:: Sunulan Alıntı
Dış politikada ittifaklar, hedefler, adımlar artık eskisi gibi dosyalar üzerinden değil sürekli güncellenen pozisyonlar üzerinden çalışılıyor. Ekonomi, hareketli; konjonktürü gün be gün takip edip yönlendiren, geri dönüş alan ve yeniden biçimlendirilen bir iktisadi politika oluşturmayı gerektiriyor. Sosyal transferler, yardımlar toplumla devlet arasında sürekli bilgi akışını gerektiriyor. Karar alıcıların yardımcıları artık bürokratik kadroların dışında sivil toplum kuruluşlarından, düşünce enstitülerinden, sosyal girişimlerden hatta bireylerden oluşuyor. Devlet kadrolarında 657 Sayılı Yasa’nın dışında, sözleşmeli işçi-memur, taşeron ve doğrudan hizmetin tümünün talep edildiği firmaların varlığı bir başka çeşitlilik daha ortaya koyuyor.

Sarayın içinde yaşayan Enderun mensuplarından, tercüme odasına, kışlaya, oradan biraz daha sokağa çıkmasına ve/veya sokaktan gelmesine izin verilen bürokratlar artık devletin dışında bireysel yaşam ve siyasallaşma seviyesi olan insanlardır. Devlet bürokratsız, bürokrat devletsiz bir ifade tarzını yaşantılamıştır. Bu seviyenin birincil motifi, bürokrattan talep edilen hizmetlerin siyasi organlar tarafından belirlenmesidir. Devlet mekanizmasının yeni ve gelişmiş ülkelerden farklı bir kurumsallaşma seviyesi ile siyasi otorite tarafından yeniden tarife zorlanması gerekmektedir.
::::
:: Sağlanan Materyal
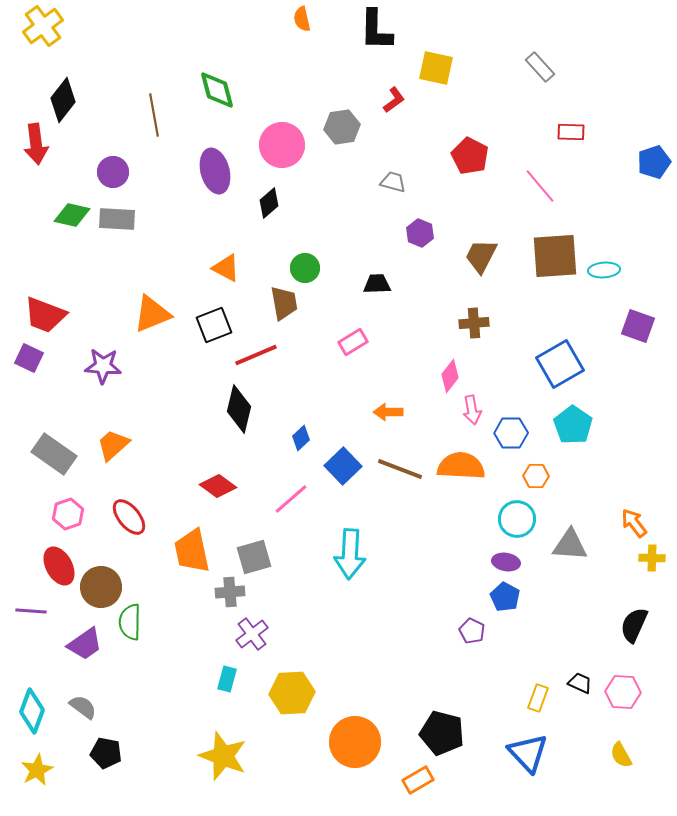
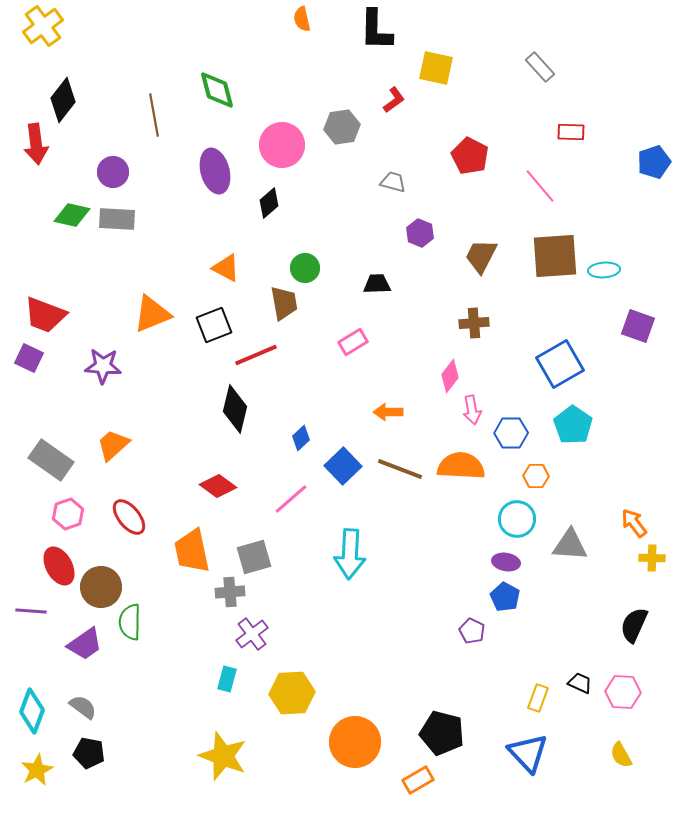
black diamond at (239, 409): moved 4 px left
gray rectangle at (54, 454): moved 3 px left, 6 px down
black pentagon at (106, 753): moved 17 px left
::::
*Alıştırma Görevleri:*
1. Alıntıya göre karar alıcıların yardımcıları, bürokratik kadroların dışında hangi kaynaklardan oluşmaktadır? Hepsini sıralayınız.
2. Alıntıda "Sarayın içinde yaşayan" ifadesinden başlayıp "tarife zorlanması gerekmektedir." ifadesine kadar uzanan bölümün tamamını, "bürokratlar" kelimesinin yerine "memurlar" kelimesini koyarak yeniden yazınız.
Listenin alıntıyla herhangi bir ilgisi bulunmamaktadır.

*Alıştırma Yanıtları:*
1. Sivil toplum kuruluşları, düşünce enstitüleri, sosyal girişimler ve bireyler.

2.
Sarayın içinde yaşayan Enderun mensuplarından, tercüme odasına, kışlaya, oradan biraz daha sokağa çıkmasına ve/veya sokaktan gelmesine izin verilen memurlar artık devletin dışında bireysel yaşam ve siyasallaşma seviyesi olan insanlardır. Devlet bürokratsız, bürokrat devletsiz bir ifade tarzını yaşantılamıştır. Bu seviyenin birincil motifi, bürokrattan talep edilen hizmetlerin siyasi organlar tarafından belirlenmesidir. Devlet mekanizmasının yeni ve gelişmiş ülkelerden farklı bir kurumsallaşma seviyesi ile siyasi otorite tarafından yeniden tarife zorlanması gerekmektedir.